- _WHAT IS REQUIRED_
Scan the entries below for the string "карты" and copy every line where it turns up.

- _INPUT_
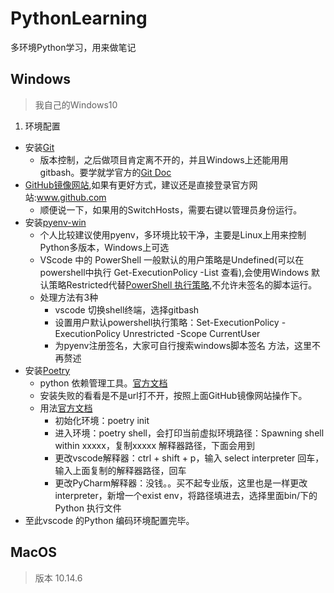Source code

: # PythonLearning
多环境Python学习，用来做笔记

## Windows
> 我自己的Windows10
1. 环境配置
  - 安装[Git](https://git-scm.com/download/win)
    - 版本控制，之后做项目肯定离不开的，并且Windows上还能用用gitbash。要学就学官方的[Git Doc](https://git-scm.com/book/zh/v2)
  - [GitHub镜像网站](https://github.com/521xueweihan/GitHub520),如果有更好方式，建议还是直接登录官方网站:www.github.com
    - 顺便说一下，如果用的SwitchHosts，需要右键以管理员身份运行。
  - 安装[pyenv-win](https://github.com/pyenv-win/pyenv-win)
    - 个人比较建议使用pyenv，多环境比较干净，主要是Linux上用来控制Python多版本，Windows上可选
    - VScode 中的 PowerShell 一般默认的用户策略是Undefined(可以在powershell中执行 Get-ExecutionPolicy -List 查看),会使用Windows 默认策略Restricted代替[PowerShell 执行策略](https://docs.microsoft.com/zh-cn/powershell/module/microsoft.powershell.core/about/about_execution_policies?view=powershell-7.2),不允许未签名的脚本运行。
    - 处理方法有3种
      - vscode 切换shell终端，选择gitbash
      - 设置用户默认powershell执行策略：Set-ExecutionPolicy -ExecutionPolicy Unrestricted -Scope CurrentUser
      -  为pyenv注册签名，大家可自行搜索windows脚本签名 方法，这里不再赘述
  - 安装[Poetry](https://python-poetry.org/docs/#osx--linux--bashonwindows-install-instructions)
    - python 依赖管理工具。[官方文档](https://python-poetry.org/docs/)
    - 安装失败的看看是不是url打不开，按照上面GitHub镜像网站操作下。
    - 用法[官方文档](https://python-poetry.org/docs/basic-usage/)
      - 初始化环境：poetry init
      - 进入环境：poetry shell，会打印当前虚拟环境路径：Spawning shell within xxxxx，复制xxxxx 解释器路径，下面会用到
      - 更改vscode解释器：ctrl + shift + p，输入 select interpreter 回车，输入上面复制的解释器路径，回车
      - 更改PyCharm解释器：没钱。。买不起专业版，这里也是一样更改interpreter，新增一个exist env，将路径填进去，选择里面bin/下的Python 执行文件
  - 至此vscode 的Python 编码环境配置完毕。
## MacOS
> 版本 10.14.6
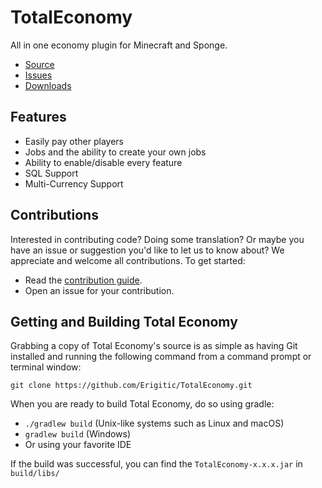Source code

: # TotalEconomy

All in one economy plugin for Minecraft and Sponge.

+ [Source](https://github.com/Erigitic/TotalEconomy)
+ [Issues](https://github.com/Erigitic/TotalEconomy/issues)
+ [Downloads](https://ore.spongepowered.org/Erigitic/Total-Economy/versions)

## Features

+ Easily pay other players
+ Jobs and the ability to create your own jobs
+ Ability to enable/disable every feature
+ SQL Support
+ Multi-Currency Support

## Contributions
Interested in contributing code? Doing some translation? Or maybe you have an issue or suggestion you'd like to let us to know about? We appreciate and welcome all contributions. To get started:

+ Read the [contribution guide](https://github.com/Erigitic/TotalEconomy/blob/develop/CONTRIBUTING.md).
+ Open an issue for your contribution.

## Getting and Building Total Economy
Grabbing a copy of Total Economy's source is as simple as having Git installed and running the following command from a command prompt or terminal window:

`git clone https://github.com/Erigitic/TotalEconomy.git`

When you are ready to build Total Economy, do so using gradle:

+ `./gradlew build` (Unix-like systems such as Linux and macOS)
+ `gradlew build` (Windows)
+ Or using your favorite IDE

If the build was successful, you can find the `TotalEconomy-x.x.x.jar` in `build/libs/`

* * *

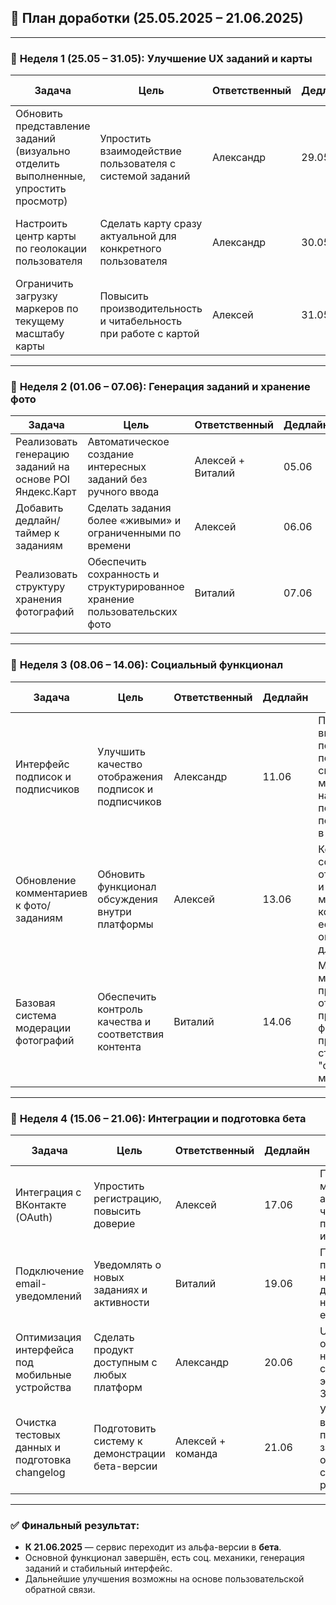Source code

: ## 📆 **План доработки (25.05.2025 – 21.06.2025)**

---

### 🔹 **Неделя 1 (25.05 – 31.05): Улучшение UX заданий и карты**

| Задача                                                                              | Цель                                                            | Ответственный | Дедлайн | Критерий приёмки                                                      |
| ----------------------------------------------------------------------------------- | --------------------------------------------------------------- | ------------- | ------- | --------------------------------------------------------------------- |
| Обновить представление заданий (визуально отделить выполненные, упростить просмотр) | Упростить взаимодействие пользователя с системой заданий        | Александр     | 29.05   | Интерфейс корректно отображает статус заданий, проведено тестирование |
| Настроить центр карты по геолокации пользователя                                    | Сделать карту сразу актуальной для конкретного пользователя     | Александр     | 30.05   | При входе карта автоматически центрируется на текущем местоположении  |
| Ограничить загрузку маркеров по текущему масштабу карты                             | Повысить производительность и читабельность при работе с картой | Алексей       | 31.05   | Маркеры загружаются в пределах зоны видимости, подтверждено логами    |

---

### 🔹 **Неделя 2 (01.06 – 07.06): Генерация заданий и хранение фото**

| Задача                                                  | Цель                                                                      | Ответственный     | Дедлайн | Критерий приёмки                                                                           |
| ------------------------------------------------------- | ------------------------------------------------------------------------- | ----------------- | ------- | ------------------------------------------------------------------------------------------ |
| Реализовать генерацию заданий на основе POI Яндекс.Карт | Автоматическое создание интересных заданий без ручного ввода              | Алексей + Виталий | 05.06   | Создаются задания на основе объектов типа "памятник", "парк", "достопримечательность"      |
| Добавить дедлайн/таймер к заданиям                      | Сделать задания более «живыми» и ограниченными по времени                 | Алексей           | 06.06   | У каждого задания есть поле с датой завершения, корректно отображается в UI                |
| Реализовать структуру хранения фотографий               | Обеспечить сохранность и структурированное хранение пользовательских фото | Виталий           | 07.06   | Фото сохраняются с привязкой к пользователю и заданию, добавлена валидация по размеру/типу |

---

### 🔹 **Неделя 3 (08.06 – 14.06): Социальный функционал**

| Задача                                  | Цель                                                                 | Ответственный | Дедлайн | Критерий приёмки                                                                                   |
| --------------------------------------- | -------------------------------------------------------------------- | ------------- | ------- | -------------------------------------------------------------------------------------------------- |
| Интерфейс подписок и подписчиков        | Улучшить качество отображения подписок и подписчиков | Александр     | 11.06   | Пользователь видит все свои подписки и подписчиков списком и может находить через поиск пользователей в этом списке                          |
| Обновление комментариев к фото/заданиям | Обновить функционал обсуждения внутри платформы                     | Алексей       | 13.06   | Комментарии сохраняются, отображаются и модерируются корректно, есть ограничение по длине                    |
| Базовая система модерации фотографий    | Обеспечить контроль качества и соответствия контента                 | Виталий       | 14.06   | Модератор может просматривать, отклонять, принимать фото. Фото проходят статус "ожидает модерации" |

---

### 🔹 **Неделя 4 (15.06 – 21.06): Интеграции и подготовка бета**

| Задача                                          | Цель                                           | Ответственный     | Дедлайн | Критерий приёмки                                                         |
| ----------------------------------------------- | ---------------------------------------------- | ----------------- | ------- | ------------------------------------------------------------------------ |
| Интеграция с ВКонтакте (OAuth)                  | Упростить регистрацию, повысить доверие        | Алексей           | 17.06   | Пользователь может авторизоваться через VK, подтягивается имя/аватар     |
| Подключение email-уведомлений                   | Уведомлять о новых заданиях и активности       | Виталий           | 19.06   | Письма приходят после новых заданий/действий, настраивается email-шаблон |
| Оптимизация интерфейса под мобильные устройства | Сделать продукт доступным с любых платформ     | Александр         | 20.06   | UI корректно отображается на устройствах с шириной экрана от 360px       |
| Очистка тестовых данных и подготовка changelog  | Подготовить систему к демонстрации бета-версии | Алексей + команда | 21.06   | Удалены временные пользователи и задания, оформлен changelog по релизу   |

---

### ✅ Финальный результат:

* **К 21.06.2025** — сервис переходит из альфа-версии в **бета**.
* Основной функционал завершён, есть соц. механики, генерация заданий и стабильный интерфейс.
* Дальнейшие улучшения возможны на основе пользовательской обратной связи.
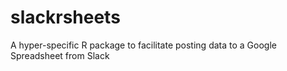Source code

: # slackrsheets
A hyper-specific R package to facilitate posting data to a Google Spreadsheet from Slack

--

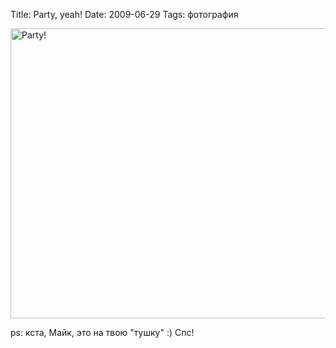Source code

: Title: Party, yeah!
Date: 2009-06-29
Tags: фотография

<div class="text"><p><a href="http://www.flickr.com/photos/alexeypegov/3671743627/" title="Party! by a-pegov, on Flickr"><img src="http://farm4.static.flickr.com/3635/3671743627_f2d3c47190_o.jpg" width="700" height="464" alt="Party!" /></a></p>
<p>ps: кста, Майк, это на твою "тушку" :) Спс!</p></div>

- _ANSWER SPACE_
### 🔹 **Неделя 1 (25.05 – 31.05): Улучшение UX заданий и карты**
| Настроить центр карты по геолокации пользователя                                    | Сделать карту сразу актуальной для конкретного пользователя     | Александр     | 30.05   | При входе карта автоматически центрируется на текущем местоположении  |
| Ограничить загрузку маркеров по текущему масштабу карты                             | Повысить производительность и читабельность при работе с картой | Алексей       | 31.05   | Маркеры загружаются в пределах зоны видимости, подтверждено логами    |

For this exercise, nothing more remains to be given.